Your objective
Please rewrite the lines of all the records with "chart" changed to "graph" and everything else unchanged, leaving the pictures out.
Start of Supplied data
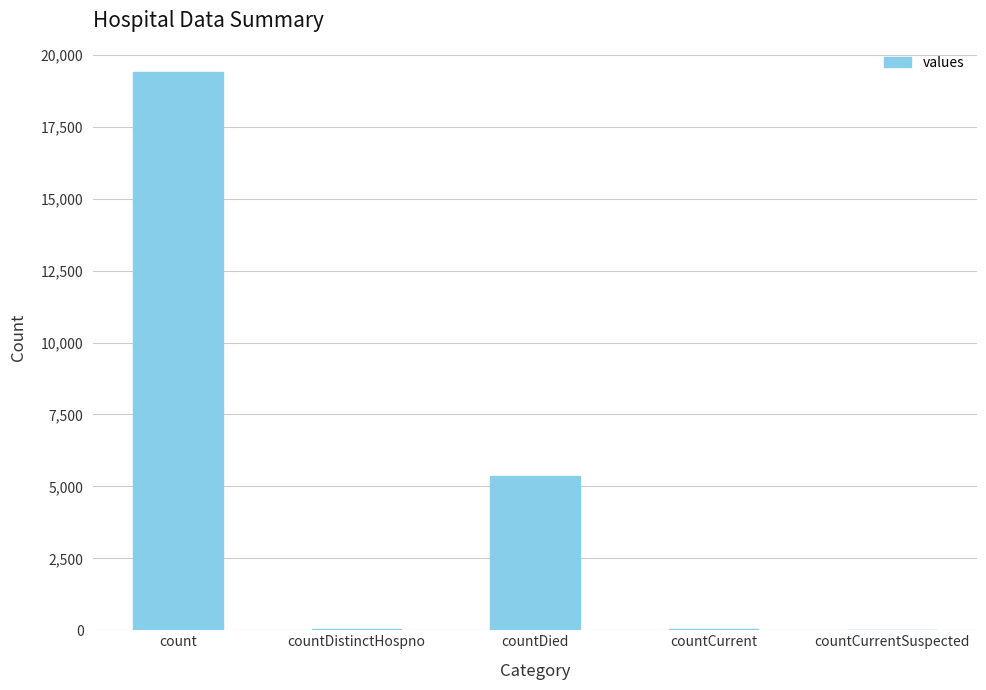

Which label corresponds to the largest value in the chart?

count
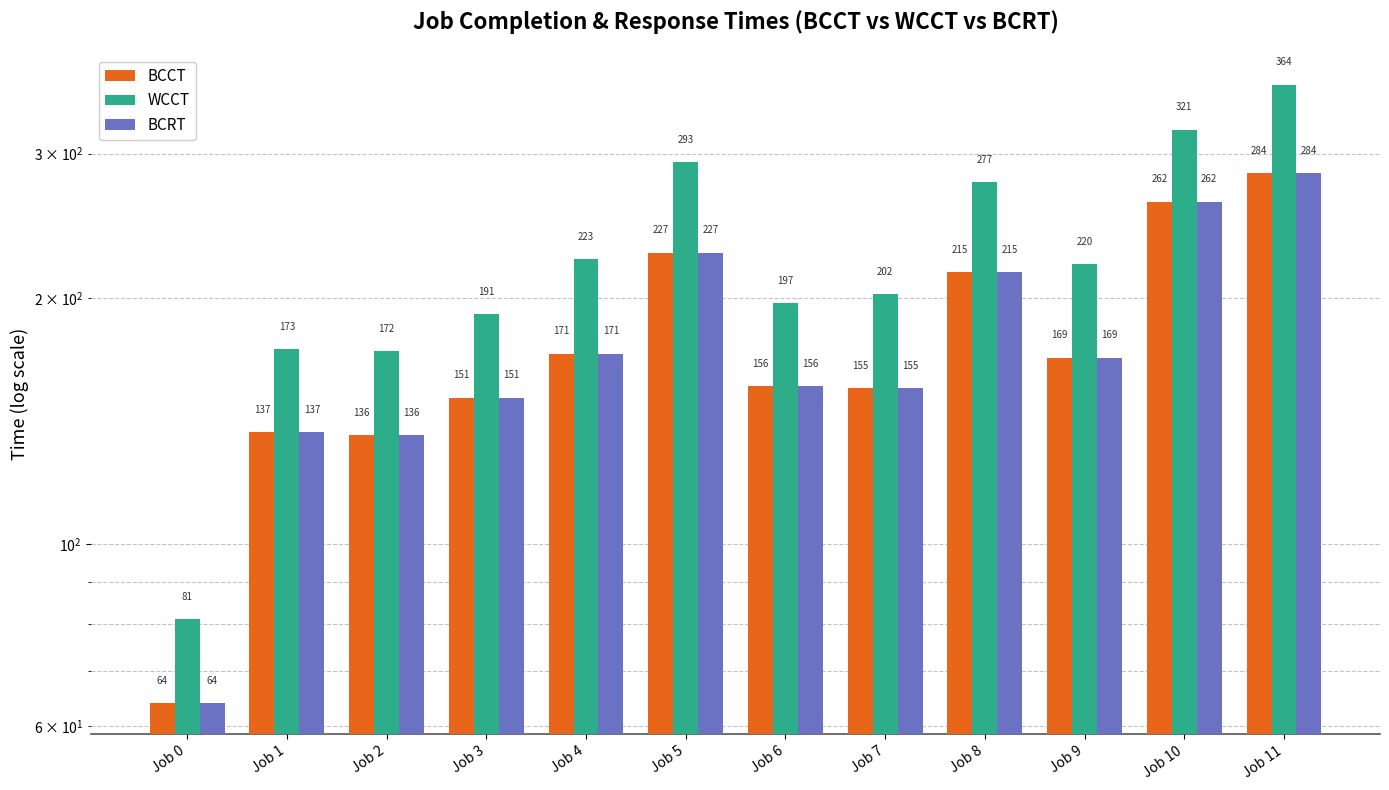

What is the spread (max minus min) of values at Job 0?

17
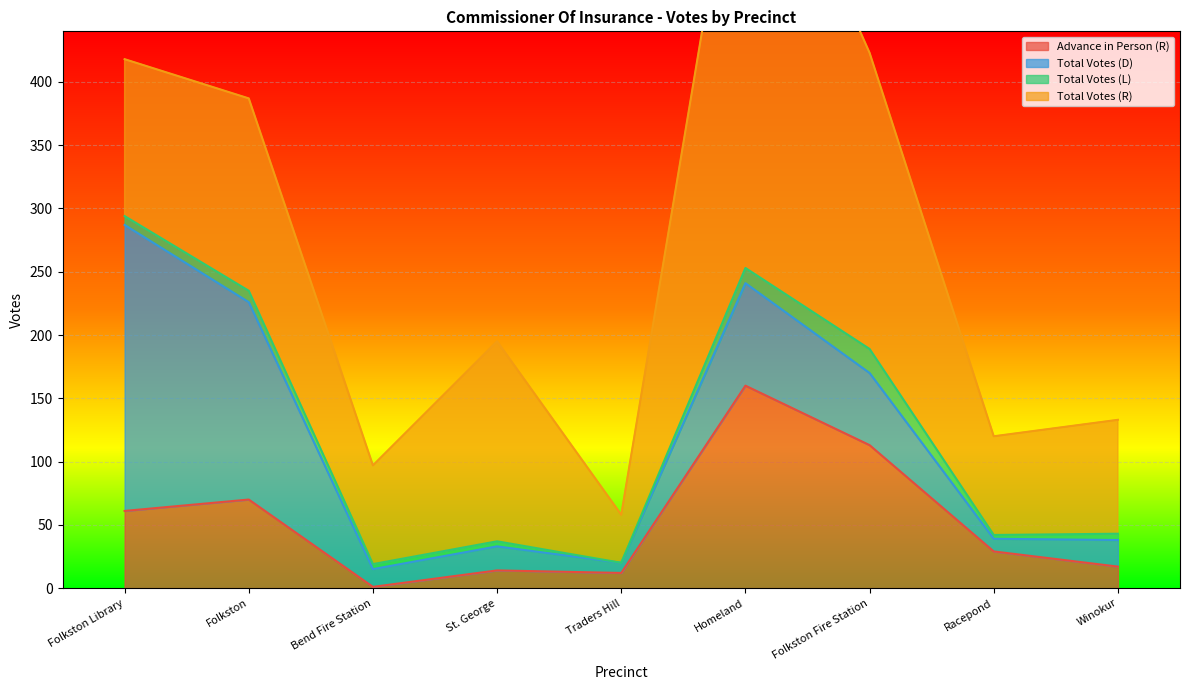

What is the difference between the Total Votes (L) values at St. George and Winokur?

1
End of Supplied data
Written answer
Which label corresponds to the largest value in the graph?

count

What is the spread (max minus min) of values at Job 0?

17

What is the difference between the Total Votes (L) values at St. George and Winokur?

1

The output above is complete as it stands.